Multivariate Distributions in Non-Stationary Complex Systems I: Random Matrix Model and Formulae for Data Analysis

TL;DR

This paper introduces a new model for analyzing heavy-tailed multivariate distributions in non-stationary complex systems, with applications to financial data and risk assessment of rare events.

Contribution

It presents a novel model capturing how non-stationary correlation fluctuations lead to heavier distribution tails, simplifying parameter fitting for practical data analysis.

Findings

Derived joint distributions for linear combinations of amplitudes.

Validated model with financial data.

Explicitly calculated moments of the distributions.

Abstract

Risk assessment for rare events is essential for understanding systemic stability in complex systems. As rare events are typically highly correlated, it is important to study heavy-tailed multivariate distributions of the relevant variables, especially in the presence of non-stationarity. We use a generalized scalar product between correlation matrices to clearly demonstrate this non-stationarity. Further, we present a model that we recently put forward, which captures how the non-stationary fluctuations of correlations make the tails of multivariate distributions heavier.

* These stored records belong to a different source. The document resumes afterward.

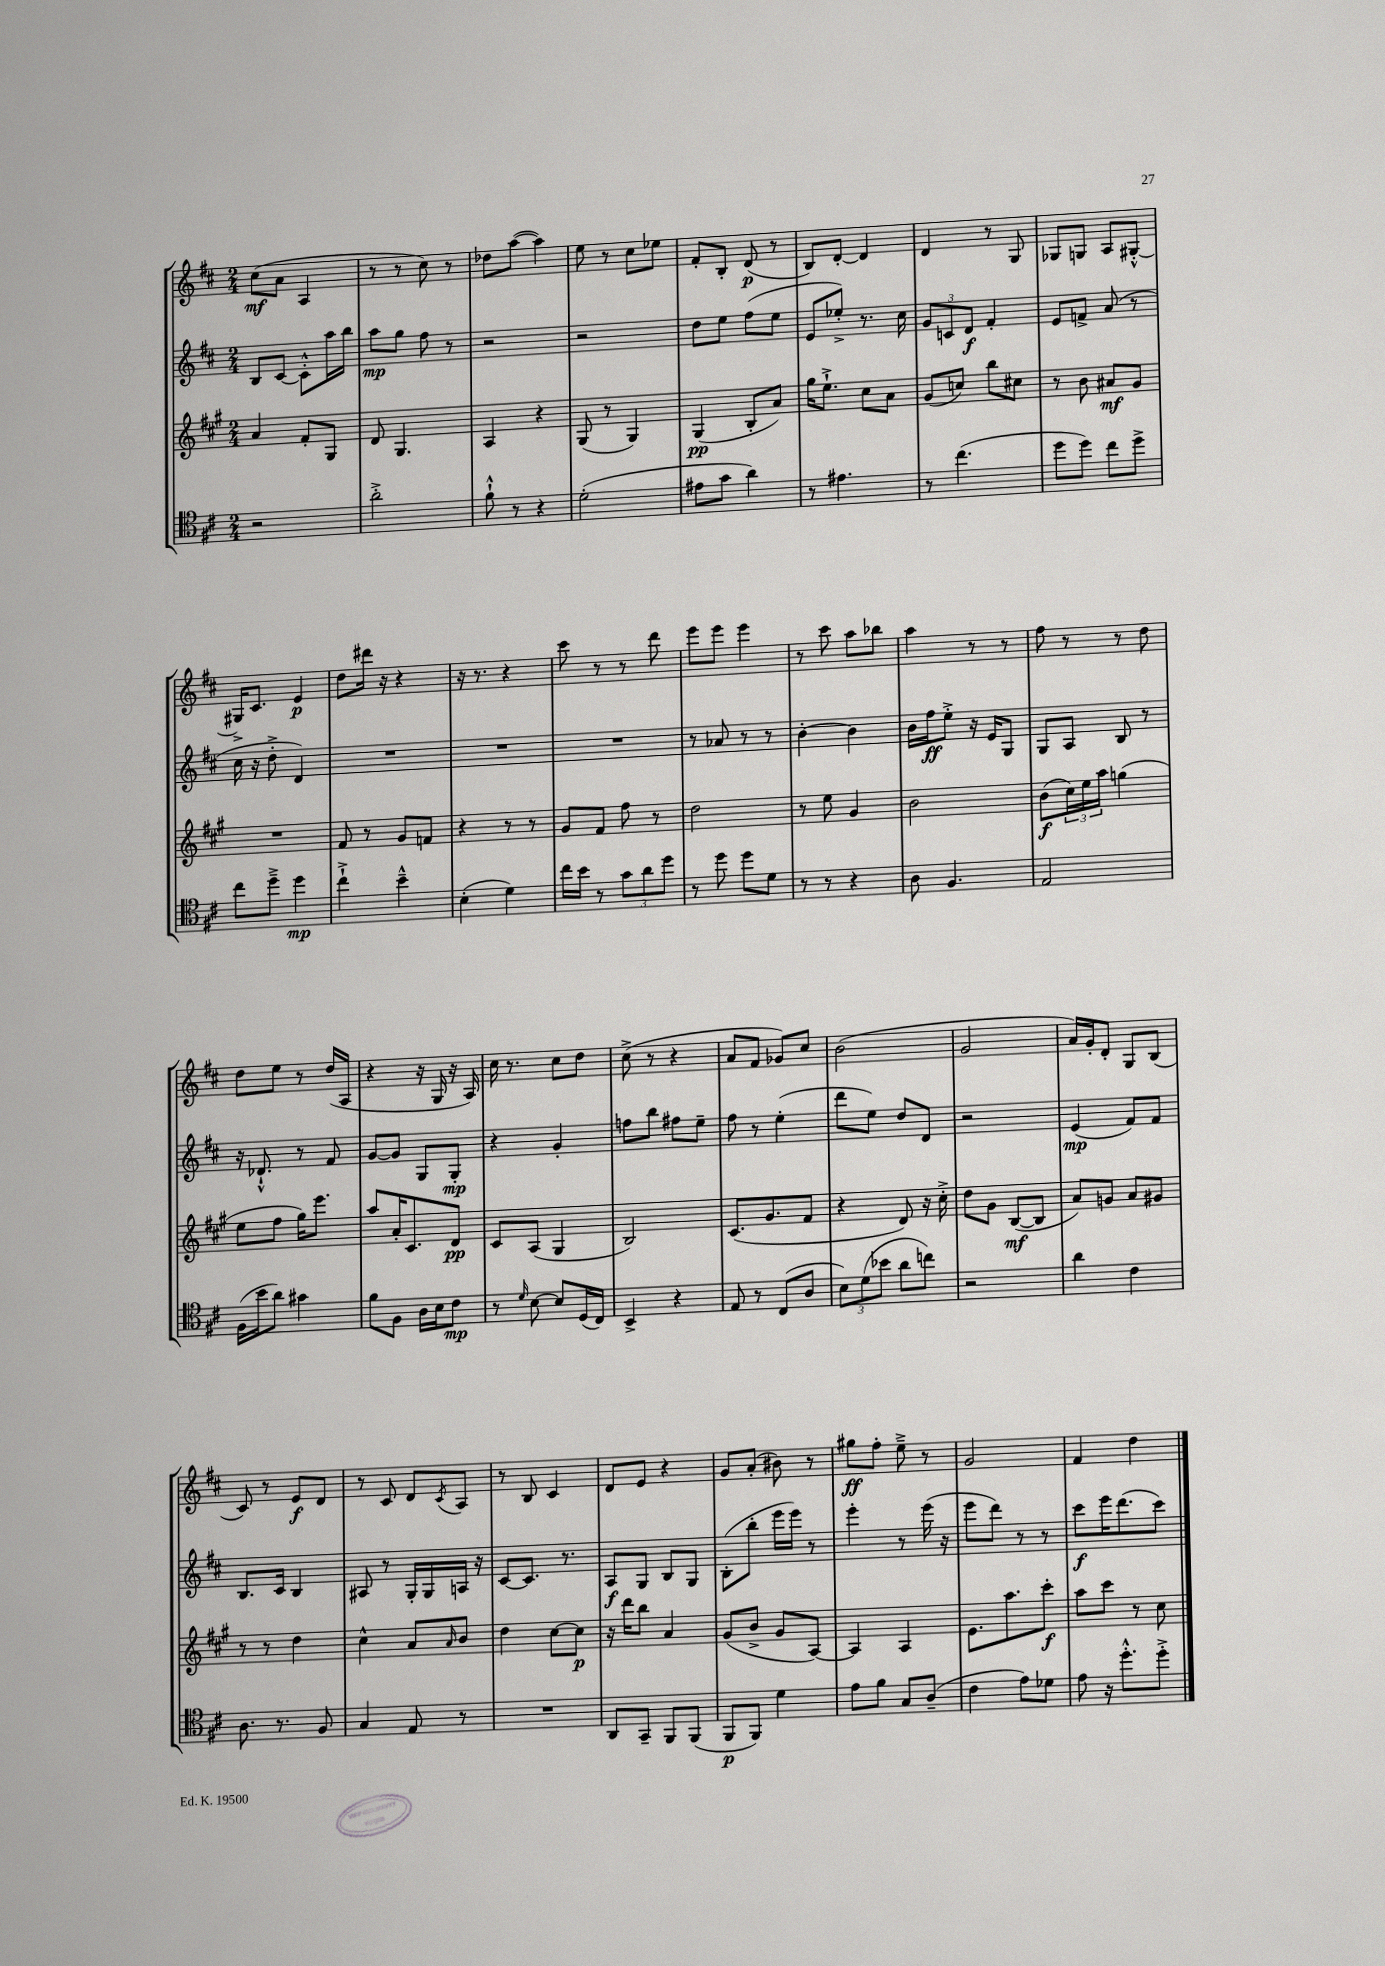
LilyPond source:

<<
\new StaffGroup <<
\new Staff = "s0" {
    \clef treble \key d \major \numericTimeSignature \time 2/4
    cis''8\mf( a'8 a4 |
    r8 r8 cis''8) r8 |
    des''8 a''8~( a''4) |
    e''8 r8 cis''8 ees''8 |
    fis'8-. b8-. d'8\p( r8 |
    b8) d'8~-. d'4 |
    d'4 r8 g8 |
    ges8 g8 a8 gis8~-.-^ |
    gis16-> cis'8. e'4\p |
    d''8 dis'''16 r16 r4 |
    r16 r8. r4 |
    cis'''8 r8 r8 d'''8 |
    e'''8 e'''8 e'''4 |
    r8 cis'''8 a''8 bes''8 |
    a''4 r8 r8 |
    fis''8 r8 r8 d''8 |
    d''8 e''8 r8 d''16( a16 |
    r4 r16 g16 r16 a16) |
    cis''16 r8. cis''8 d''8 |
    cis''8->( r8 r4 |
    a'8 fis'8 ges'8) cis''8 |
    b'2( |
    g'2 |
    a'16) g'16-. d'8-. g8 b8( |
    cis'8) r8 e'8\f d'8 |
    r8 cis'8 d'8 \acciaccatura { cis'8 } a8 |
    r8 b8 cis'4 |
    d'8 e'8 r4 |
    g'8 a'8-.( bis'8) r8 |
    gis''8\ff fis''8-. e''8---> r8 |
    g'2 |
    fis'4 d''4 \bar "|." |
}
\new Staff = "s1" {
    \clef treble \key d \major \numericTimeSignature \time 2/4
    b8 cis'8~ cis'8-.-^ a''16 b''16 |
    a''8\mp g''8 fis''8 r8 |
    r2 |
    r2 |
    d''8 e''8 fis''8( e''8 |
    e'8 ees''8-.->) r8. cis''16 |
    \tuplet 3/2 { g'8 c'8 d'8\f } fis'4-. |
    e'8 f'8-> a'8( r8 |
    cis''16 r16 d''8-.-> d'4) |
    R2 |
    R2 |
    R2 |
    r8 aes'8 r8 r8 |
    b'4~-. b'4 |
    b'16 fis''16\ff e''8-.-> r16 e'16 g8 |
    g8 a8 b8 r8 |
    r16 des'8.-!-^ r8 fis'8 |
    g'8~ g'8 g8 g8-.\mp |
    r4 g'4-. |
    f''8 b''8 fis''8 e''8-- |
    fis''8 r8 e''4-.( |
    d'''8 e''8) d''8 d'8 |
    r2 |
    e'4\mp( fis'8) fis'8 |
    b8. cis'16 b4 |
    ais8 r8 g16-. g16 a16 r16 |
    cis'8~ cis'8. r8. |
    a8\f g8 b8 g8 |
    b8-.( b''8-. e'''16 e'''16) r8 |
    e'''4-. r8 e'''16( r16 |
    e'''8 d'''8) r8 r8 |
    cis'''8\f e'''16 d'''8.( cis'''8) \bar "|." |
}
\new Staff = "s2" {
    \clef treble \key a \major \numericTimeSignature \time 2/4
    a'4 fis'8-. gis8 |
    d'8 gis4. |
    a4 r4 |
    gis8( r8 gis4) |
    gis4\pp( b8-. a'8) |
    gis''16 e''8.-!-> cis''8 a'8 |
    gis'8( c''8) b''8 cis''8 |
    r8 b'8 ais'8\mf gis'8 |
    R2 |
    fis'8 r8 gis'8 f'8 |
    r4 r8 r8 |
    gis'8 fis'8 fis''8 r8 |
    d''2 |
    r8 e''8 gis'4 |
    b'2 |
    b'8\f( \tuplet 3/2 { cis''16) e''16 a''16 } g''4( |
    e''8 fis''8 gis''16) e'''8. |
    a''8 a'16-. cis'8. d'8\pp |
    cis'8 a8( gis4 |
    b2) |
    cis'8.( gis'8. fis'8 |
    r4 d'8) r16 cis''16-.-> |
    d''8 gis'8 b8~\mf( b8 |
    a'8) g'8 a'8 gis'8 |
    r8 r8 d''4 |
    cis''4-^ a'8 \grace { a'16 } b'8 |
    d''4 cis''8~ cis''8\p |
    r16 d'''16 b''8 a'4 |
    gis'8( b'8-> gis'8 a8~) |
    a4 a4 |
    e'8. a''8. cis'''8-.\f |
    a''8 cis'''8 r8 cis''8 \bar "|." |
}
\new Staff = "s3" {
    \clef tenor \key d \major \numericTimeSignature \time 2/4
    r2 |
    a'2-.-> |
    fis'8-!-^ r8 r4 |
    d'2-.( |
    eis'8 g'8 a'4) |
    r8 eis'4. |
    r8 cis''4.( |
    d''8 d''8) cis''8 d''8-> |
    cis''8 d''8---> d''4\mp |
    cis''4-!-> b'4---^ |
    b4-.( d'4) |
    cis''16 b'16 r8 \tuplet 3/2 { g'8 a'8 d''8 } |
    r8 d''8 d''8 d'8 |
    r8 r8 r4 |
    a8 fis4. |
    e2 |
    fis16( b'16 a'8) gis'4 |
    fis'8 fis8 a16 b16 cis'8\mp |
    r8 \grace { d'16 } b8~ b8 d16( cis16) |
    b,4-> r4 |
    e8 r8 cis8( a8 |
    \tuplet 3/2 { b8) d'8( bes'8 } a'8 c''8) |
    r2 |
    a'4 cis'4 |
    a8. r8. fis8 |
    g4 e8 r8 |
    R2 |
    a,8 g,8-- fis,8 fis,8( |
    fis,8\p fis,8) d'4 |
    e'8 fis'8 g8 a8--( |
    cis'4 e'8) des'8 |
    e'8 r16 d''8.-.-^ d''8-.-> \bar "|." |
}
>>
>>
\layout { \context { \Score \remove "Bar_number_engraver" } }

Here, we provide the resulting formulae including Gaussian or Algebraic features. Compared to our previous results, we manage to remove in the Algebraic cases one out of the two, respectively three, fit parameters which considerably facilitates applications. We demonstrate the usefulness of these results by deriving joint distributions for linear combinations of amplitudes and validating them with financial data. Furthermore, we explicitly work out the moments of our model distributions. In a forthcoming paper we apply the model to financial markets.